Days of rain and wet spring weekends, have given way to summer, the ideal time to boat, paddle or simply float on a tube down one of central Illinois’ rivers.
Two years ago this June, two men out for that good time tipped from their crafts and drowned in the Mackinaw River’s storm-swollen currents — one from an inner tube, the other from a rented kayak.
How much water craft experience or education either victim had wasn’t enough to prevent their fatal mistake of entering a river unaware of its threatening conditions — and, in the tuber’s case, without a life jacket.
Any course in water safety emphasizes proper life jackets among its first lessons. This year’s National Safe Boating Week in late May carried the theme, “All About Life Jackets. Boat Smart, Boat Safe, Wear It,” said Jeff Wilson, central Illinois division commander of the U.S. Coast Guard Auxiliary, based in East Peoria.
It’s a message of common sense, said Wilson. As director of the agency that provides state-certified classes in boating safety in the area, he offers another for those who pilot motorized craft on the Illinois River.
“Do not see how close you can get to a barge.”
Lessons from those safety basics to the more intricate elements of boating — including navigation, buoy and sign recognition on the Illinois and larger area lakes, how to trailer a boat and how dangerous carbon monoxide seeps into as it idles — make up the curricula of the Illinois Department of Natural Resources (DNR) boating certification course.
Illinois, however, does not require adult boaters to take it.
“You won’t hear us agree” with that, Nelson said.
He doesn’t know how many out of 100 given Peoria-area boaters have taken the course, either through the Auxiliary, from a DNR instructor or online, a service the DNR offers. “Not enough,” Nelson said.
Since last year, however, state law requires anyone under 18 to be certified pilots, he said. Teen-aged boaters now must pass the equivalent of a driver’s education course.
That, and a resurgence in recreational boating over the past several years, has fueled an increase in the number of classes the Auxiliary teaches in its district, which stretches from western Indiana to eastern Iowa and into northeast Missouri.
Many of the students sign up through boat clubs and, increasingly, Boy Scout troops, Nelson said. Pilots between ages 10, the youngest allowed to steer a craft, and 17 without a DNR certificate face the equivalent of a ticket for driving without a license should the police pull them over.
And that happens, said Mike Johnson, chief of the Fondulac Park Police Department in East Peoria.

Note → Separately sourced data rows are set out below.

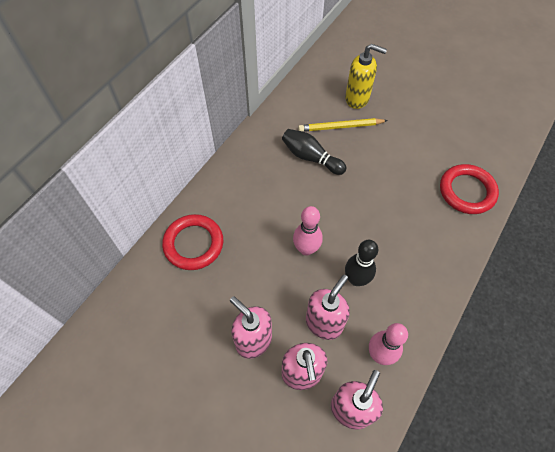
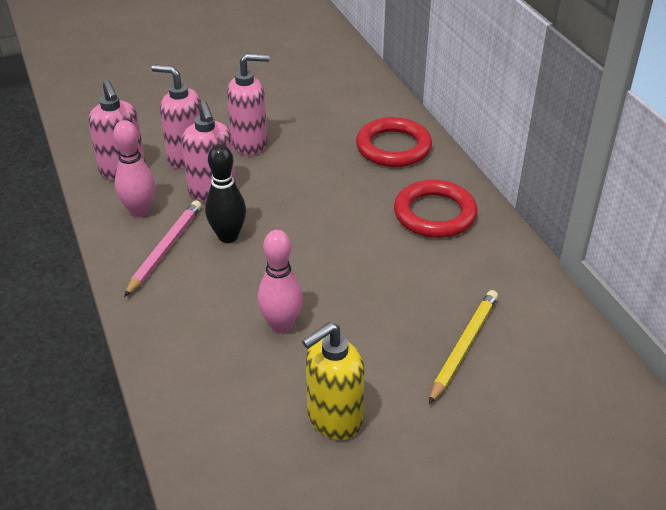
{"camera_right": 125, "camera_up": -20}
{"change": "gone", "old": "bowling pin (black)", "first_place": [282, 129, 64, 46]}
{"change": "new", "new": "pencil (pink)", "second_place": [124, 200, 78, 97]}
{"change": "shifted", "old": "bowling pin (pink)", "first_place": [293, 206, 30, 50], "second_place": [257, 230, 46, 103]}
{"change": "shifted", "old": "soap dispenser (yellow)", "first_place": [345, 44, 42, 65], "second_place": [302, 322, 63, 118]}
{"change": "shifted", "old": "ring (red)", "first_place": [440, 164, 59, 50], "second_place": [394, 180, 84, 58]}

Water law enforcement “is my forte,” said Johnson, a certified water law instructor for the Illinois Law Enforcement Training and Standards Board who teaches the subject to police in Tazewell, Peoria, Woodford and Marshall counties.
His small department is equipped with three boats to deploy on the Illinois, including a 30-footer with side sonar used to locate drowning victims, and smaller craft for rescue operations.
“We’ve had two rescues so far” this year, Johnson said. He saved a dog trapped on an ice floe that had broken from the banks in the Woodford County Conservation Area and, in spring, two duck hunters whose flat boat stuck on a sand bank before dawn in Woodford.
“They had a cellphone and a flashlight,” two essential communication forms for small-craft boaters, he said. “They also had told others where they would be” on the river, a third and highly advised safety tip.
When the summer season picks up, boaters will spot river patrols by DNR conservation officers. Johnson also patrols the Illinois, in search of clear violations such as under-age or intoxicated pilots. Those officers also will inspect boats for required safety equipment.
“We spend a lot of time on education for boaters” on the water, he said. “We do inspections for life jackets, signal devices, anchors, radios” and safety lights.
Pekin and Peoria, meanwhile, equip their cities’ fire departments with boats for rescue and the rare need to fight a boat fire. Peoria’s department also features the Peoria Dive Rescue Team of 15 emergency response divers.
Its largest craft, a 26-footer with an aluminum hull, “is basically a fire engine on the water,” said Ron Jones, the department’s division chief of operations. “That thing does scoot.” It can be used to tow stuck boats “if we have to, though we don’t like to,” Jones said.
From experience, “Most boaters know where the shallow water is” on the Illinois and steer clear of it, he said.
Experience, Nelson said, is of greater value when it’s based on the education the Auxiliary and DNR provide.
“If you see a buoy that’s marking rocks, or a sign that marks where (scuba) divers are” on a lake, “you might want to know what they mean,” he said.